When I saw Hillary Clinton at Yearly Kos she took credit for co-creating Media Matters for America, the lefty doppleganger of the Media Research Center that catalogues mean right-wingers and dippy pundits saying bad things about Democrats.
"I wish we had this infrastructure 15 years ago," she says. "We've gotten better at building this infrastructure… that I helped start, with organizations like Media Matters and ThinkProgress."
So we're coming out of a weekend, into a new debate, and the big Democratic story has been whether the Clintons and surrogates have been playing subtle games with Barack Obama's race and long-admitted youthful drug use, and how Obama's responded. The big Republican story is John McCain's comeback, abetted by pundits and editorial pages fibbing or fudging on his record. And the big Media Matters coverage is of… people being mean to Hillary Clinton.
Check out the top stories.
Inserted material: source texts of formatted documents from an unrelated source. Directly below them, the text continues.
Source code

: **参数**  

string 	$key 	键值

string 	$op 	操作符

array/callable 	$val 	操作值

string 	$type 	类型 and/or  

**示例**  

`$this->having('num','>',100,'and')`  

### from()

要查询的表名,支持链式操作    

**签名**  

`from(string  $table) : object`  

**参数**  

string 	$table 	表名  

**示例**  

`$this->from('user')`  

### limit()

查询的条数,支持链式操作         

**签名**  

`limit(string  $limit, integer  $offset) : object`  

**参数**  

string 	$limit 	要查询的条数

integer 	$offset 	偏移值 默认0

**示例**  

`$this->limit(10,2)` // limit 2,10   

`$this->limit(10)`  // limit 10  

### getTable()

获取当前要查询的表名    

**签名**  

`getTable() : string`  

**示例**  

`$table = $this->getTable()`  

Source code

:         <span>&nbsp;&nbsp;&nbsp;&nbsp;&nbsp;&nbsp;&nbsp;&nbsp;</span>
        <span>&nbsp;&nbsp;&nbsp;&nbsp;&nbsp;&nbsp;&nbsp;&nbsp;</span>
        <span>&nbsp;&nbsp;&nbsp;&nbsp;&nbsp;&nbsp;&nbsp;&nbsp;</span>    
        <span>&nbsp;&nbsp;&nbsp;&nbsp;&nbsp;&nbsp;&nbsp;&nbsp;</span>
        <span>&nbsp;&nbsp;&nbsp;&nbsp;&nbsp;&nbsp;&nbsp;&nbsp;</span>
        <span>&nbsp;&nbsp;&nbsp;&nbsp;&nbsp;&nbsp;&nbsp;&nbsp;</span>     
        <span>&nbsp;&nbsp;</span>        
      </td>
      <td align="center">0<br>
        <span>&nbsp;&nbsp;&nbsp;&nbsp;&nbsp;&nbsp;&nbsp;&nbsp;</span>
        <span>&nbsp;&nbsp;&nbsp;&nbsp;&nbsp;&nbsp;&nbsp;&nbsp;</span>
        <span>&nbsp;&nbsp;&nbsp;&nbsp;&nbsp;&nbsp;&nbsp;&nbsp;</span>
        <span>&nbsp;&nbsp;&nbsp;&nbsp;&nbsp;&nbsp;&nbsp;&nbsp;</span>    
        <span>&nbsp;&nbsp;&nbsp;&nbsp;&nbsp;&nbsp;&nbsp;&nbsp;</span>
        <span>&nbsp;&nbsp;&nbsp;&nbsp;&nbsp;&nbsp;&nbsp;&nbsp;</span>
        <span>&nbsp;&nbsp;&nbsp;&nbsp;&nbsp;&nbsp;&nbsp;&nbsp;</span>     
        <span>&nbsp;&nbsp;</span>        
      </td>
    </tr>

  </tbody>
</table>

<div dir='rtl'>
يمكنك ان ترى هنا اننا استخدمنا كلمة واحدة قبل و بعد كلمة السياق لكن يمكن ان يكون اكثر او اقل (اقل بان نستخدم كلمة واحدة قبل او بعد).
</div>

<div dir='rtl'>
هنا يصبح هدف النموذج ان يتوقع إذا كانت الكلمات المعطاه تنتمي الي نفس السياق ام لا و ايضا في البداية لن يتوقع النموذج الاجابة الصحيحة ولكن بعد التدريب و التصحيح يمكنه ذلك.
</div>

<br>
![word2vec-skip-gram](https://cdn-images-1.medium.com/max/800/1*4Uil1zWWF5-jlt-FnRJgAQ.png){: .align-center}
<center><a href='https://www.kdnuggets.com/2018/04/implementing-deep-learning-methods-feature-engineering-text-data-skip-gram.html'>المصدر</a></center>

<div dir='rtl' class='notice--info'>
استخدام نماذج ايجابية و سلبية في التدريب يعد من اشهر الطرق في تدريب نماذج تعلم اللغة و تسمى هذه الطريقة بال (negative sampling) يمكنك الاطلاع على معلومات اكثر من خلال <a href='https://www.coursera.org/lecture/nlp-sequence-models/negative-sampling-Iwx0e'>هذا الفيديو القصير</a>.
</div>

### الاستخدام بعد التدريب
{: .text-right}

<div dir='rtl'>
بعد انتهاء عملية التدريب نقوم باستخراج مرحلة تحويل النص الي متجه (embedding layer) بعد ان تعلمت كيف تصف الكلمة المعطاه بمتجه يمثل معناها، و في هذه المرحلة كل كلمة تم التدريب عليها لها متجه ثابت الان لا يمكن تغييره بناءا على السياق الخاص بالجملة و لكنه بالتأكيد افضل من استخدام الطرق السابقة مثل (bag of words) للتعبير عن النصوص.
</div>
They're Tim Russert asking Clinton about Iraq, Chris Matthews tying Clinton's support to her husband's scandals ("the reason she's a candidate for president, the reason she may be a front-runner is her husband messed around"), a fact-check pointing out that Clinton cast the same Iraq vote as Chuck Hagel, The Nation's Washington editor arguing that people are frustrated with Matthews, John Gibson defending Matthews, the Washington Post truncating Clinton comments on MLK, and… oh, one Obama story, where Howard Kurtz leaves a few words out of an Obama quote.
My instinct is to say this is good for the Clintons, but the uptick in HRC shilling seems to correspond with a downturn in traffic. Media watchdog groups and bloggers get more oomph when they promote statements that everyone elsed missed (stuff from hour 2 of Rush Limbaugh or Michael Savage) than when they blubber about cable TV hosts. Still, it's something the Republicans probably wish they had. The MRC is nowhere near so targeted for or against a particular candidate.